▶ [Selected excerpt]
::::

I'm discovering Guile, and I found it very exciting. I'm writing a GPL
C++ Finite Element code (see ) and
at a certain point I found need of a scripting language.  Basically it
is an engineering code used for numerical simulations. The code runs
in parallel on Beowulf clusters using MPI/PETSc ( , ).  I
considered several choices: Perl, Python, Octave, Guile and other
Lisp-like languages. After evaluating the pros and cons, I'm now 90%
decided to choose Guile. 

The main pros of Guile are 

* It is the extension language of the GNU Project
* In my tests so far I had little difficulty (w.r.t. Perl, for
      instance) in writing wrappers for the PETSc library, even if I
      am more proficient with Perl. 

The cons are

* I think it will be harder for users to learn Scheme (than
  Perl/Python for instance) (this is the main con) [1]
* I didn't found any parallel implementations for Scheme. For GNU
  Common Lisp I found
  I'm not able at this moment to assess the difficulty of doing this
  task. (Perhaps it's trivial). 

Right now, I have some very simple code wrapper for some PETSc
functions, and so far I found relatively easy to add
functions. Congratulations to the Guile developers!!

Coming back to [1], I have to say that the intended audience are
mainly engineers/physicists (I'm a physicist) whose programming skills
are in Fortran, Matlab and perhaps C/C++. Some of them (very few
indeed) know some Lisp from using AutoCAD. I know myself some Lisp
from using Emacs, and I have learned some Scheme in recent times (with
the scope of this extension project). 

The intended usage for the users is rather basic, setting
configuration variables, or some basic control of program execution. I
think that for these simple tasks most users will not have problems in
learning a new syntax ("I-have-to-learn-yet=another-syntax" :-( ). And
they win because they learn a new language that can be used for many
other things. I agree there. But there is one point which I find too
hard, and is the looping constructs. I think that explaining to the
users concepts like tail-call recursion, or call/cc's is an
overkill. I'm not speculating here, I have talked with many of them
(those with better programming skills).  Perhaps such things may be
used by the developers, but definitely not by the average user. There
is the `while' special form, but even with this some simple looping
constructs, like the following in C/C++

while (cond0) {
      // body1 0;
      // ...

::::

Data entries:
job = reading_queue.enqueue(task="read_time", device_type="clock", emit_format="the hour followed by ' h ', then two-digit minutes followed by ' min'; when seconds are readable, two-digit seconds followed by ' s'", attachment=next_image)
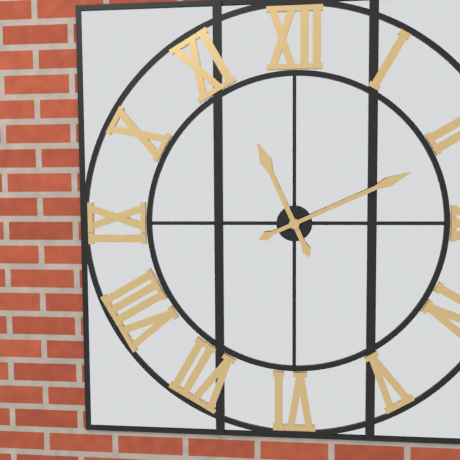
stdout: 11 h 11 min
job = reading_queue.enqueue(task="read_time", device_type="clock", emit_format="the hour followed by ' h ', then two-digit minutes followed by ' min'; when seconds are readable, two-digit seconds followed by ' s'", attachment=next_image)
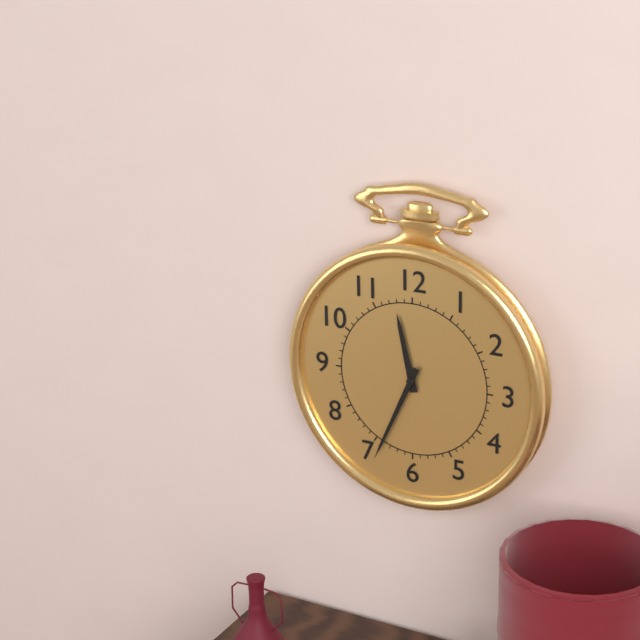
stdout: 11 h 34 min
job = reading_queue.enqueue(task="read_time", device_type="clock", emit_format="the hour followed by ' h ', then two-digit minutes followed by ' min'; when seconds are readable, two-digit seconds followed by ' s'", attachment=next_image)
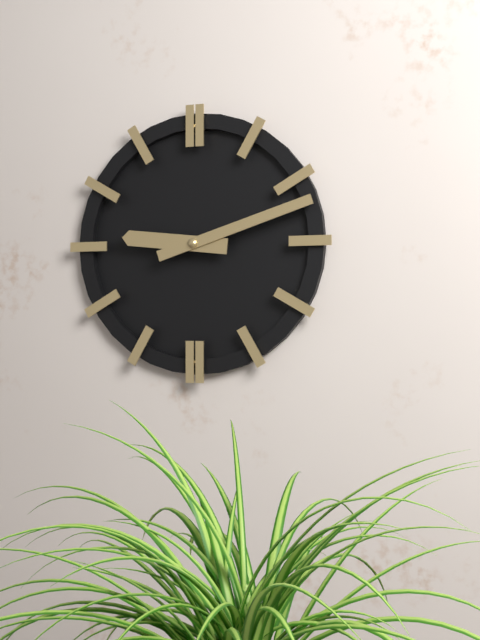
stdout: 9 h 12 min
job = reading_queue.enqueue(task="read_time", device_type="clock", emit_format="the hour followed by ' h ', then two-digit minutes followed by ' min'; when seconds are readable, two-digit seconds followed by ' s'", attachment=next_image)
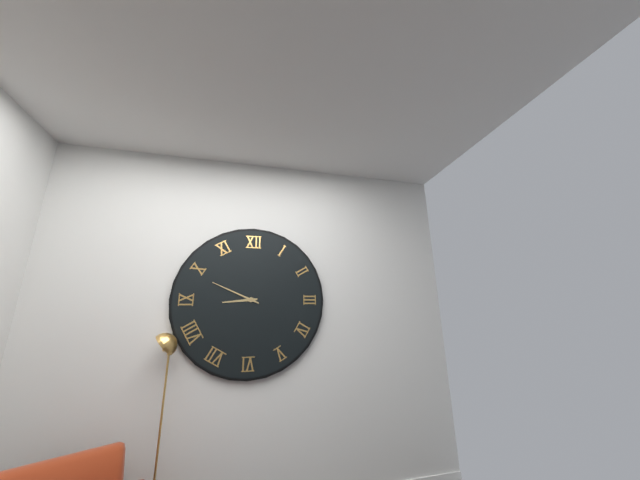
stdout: 8 h 49 min
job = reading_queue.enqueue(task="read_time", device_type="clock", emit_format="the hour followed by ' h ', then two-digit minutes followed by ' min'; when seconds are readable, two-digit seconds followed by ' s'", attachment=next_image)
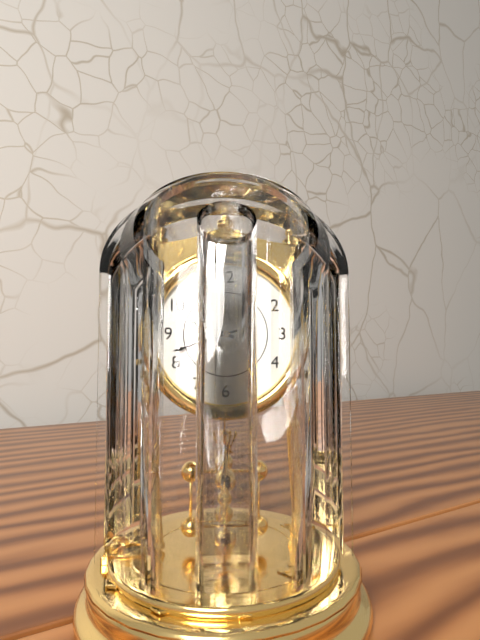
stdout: 9 h 42 min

::::

▶ [What to do]
(1) According to the post about adopting Guile for a finite element code, what is the main drawback of choosing Guile?
(2) Pick up the post about adopting Guile for a finite element code where it stops, and keep writing it.

▶ [Answers for this exercise]
(1) The main drawback is that users will probably find Scheme harder to learn than Perl or Python.

(2)
      if (cond1) break;
      // body 1
      // ...
      if (cond2) continue;
      // body 2
      // ...      

are hard to write, due to the lack of `break' and `continue' in
Scheme. I think that one can do that with catch/throw bu it also seems
an overkill. I found some flame wars between some other Lisp dialects
and Scheme and I anticipate that I'm not interested in starting such a
discussion. So:

Question 1: I ask simply if there is some simple way of writing code
like this previous one in Scheme. 

Question 2: I have learned that in Scheme it is considered bad
practice to `set!' variables, or in general to use side-effects. In
our applications we manipulate huge structures (mainly vectors, sparse
matrices, graphs, with sizes in the order of several hundredths MBs,
and running for weeks), and it seems much more efficient to code this way
(using side-effects). Am I right?

Question 3: Does anyone knows of some previous development regarding
Guile/Scheme in a parallel environment? (I mean using message

Best regards,


Mario Alberto Storti
Centro Internacional de Metodos Computacionales
  en Ingenieria - CIMEC (INTEC/CONICET-UNL)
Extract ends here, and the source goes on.